Data supplied: Begin

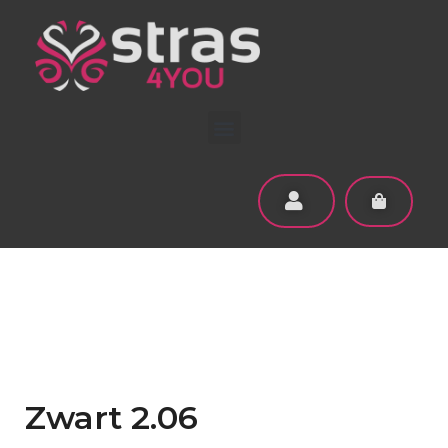
Zwart 2.06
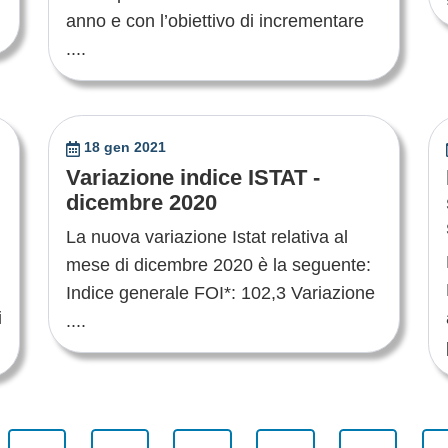
anno e con l’obiettivo di incrementare
....
18 gen 2021
Variazione indice ISTAT -
dicembre 2020
La nuova variazione Istat relativa al
mese di dicembre 2020 è la seguente:
Indice generale FOI*: 102,3 Variazione
i
....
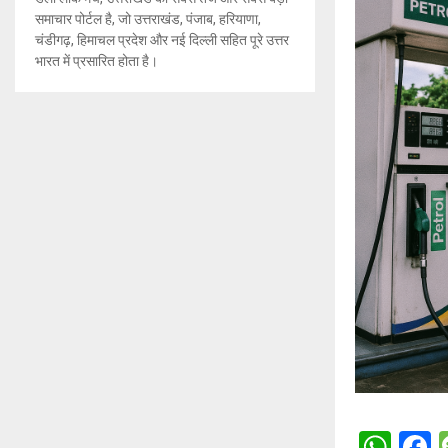
समाचार पोर्टल है, जो उत्तराखंड, पंजाब, हरियाणा,
चंडीगढ़, हिमाचल प्रदेश और नई दिल्ली सहित पूरे उत्तर
भारत में प्रसारित होता है।
W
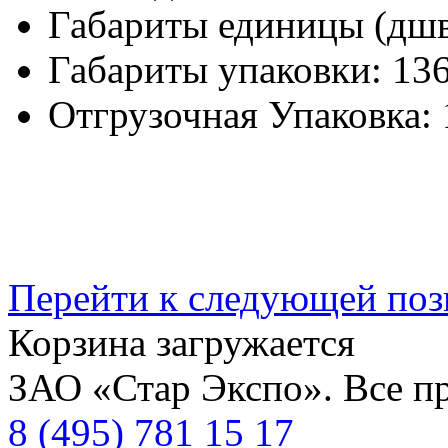
Габариты единицы (дш
Габариты упаковки:
136
Отгрузочная Упаковка:
Перейти к следующей по
Корзина загружается
ЗАО «Стар Экспо». Все п
8 (495) 781 15 17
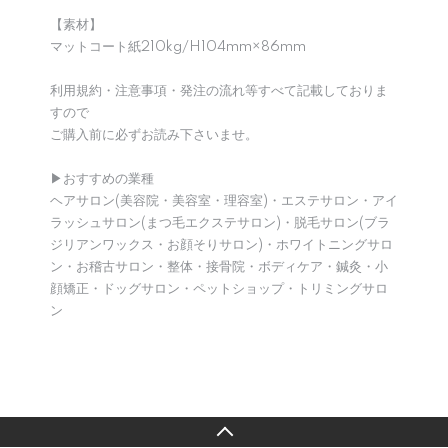
【素材】
マットコート紙210kg/H104mm×86mm
利用規約・注意事項・発注の流れ等すべて記載しておりま
すので
ご購入前に必ずお読み下さいませ。
▶︎おすすめの業種
ヘアサロン(美容院・美容室・理容室)・エステサロン・アイ
ラッシュサロン(まつ毛エクステサロン)・脱毛サロン(ブラ
ジリアンワックス・お顔そりサロン)・ホワイトニングサロ
ン・お稽古サロン・整体・接骨院・ボディケア・鍼灸・小
顔矯正・ドッグサロン・ペットショップ・トリミングサロ
ン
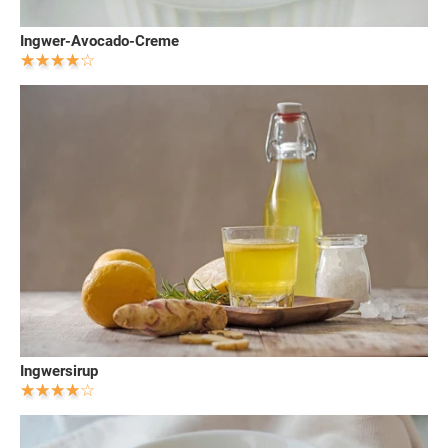
Ingwer-Avocado-Creme
Ingwersirup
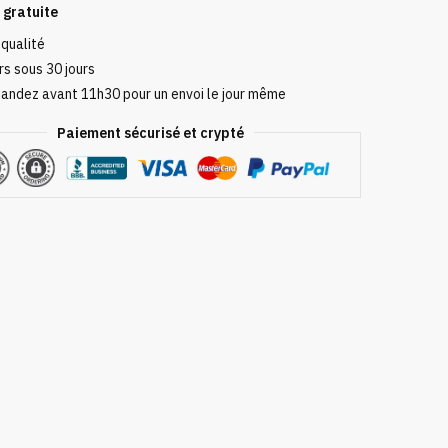
 gratuite
 qualité
s sous 30 jours
ndez avant 11h30 pour un envoi le jour même
Paiement sécurisé et crypté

Data supplied: End

Brief:
Beginning with the line that contains "mese di dicembre" and ending with the final line of the entries, every line must be copied exactly; the pictures must not.

Response for this exercise:
mese di dicembre 2020 è la seguente:
Indice generale FOI*: 102,3 Variazione
i
....
समाचार पोर्टल है, जो उत्तराखंड, पंजाब, हरियाणा,
चंडीगढ़, हिमाचल प्रदेश और नई दिल्ली सहित पूरे उत्तर
भारत में प्रसारित होता है।
W
Габариты единицы (дш
Габариты упаковки:
136
Отгрузочная Упаковка:
Перейти к следующей по
Корзина загружается
ЗАО «Стар Экспо». Все п
8 (495) 781 15 17
【素材】
マットコート紙210kg/H104mm×86mm
利用規約・注意事項・発注の流れ等すべて記載しておりま
すので
ご購入前に必ずお読み下さいませ。
▶︎おすすめの業種
ヘアサロン(美容院・美容室・理容室)・エステサロン・アイ
ラッシュサロン(まつ毛エクステサロン)・脱毛サロン(ブラ
ジリアンワックス・お顔そりサロン)・ホワイトニングサロ
ン・お稽古サロン・整体・接骨院・ボディケア・鍼灸・小
顔矯正・ドッグサロン・ペットショップ・トリミングサロ
ン
Ingwer-Avocado-Creme
Ingwersirup
 gratuite
 qualité
s sous 30 jours
ndez avant 11h30 pour un envoi le jour même
Paiement sécurisé et crypté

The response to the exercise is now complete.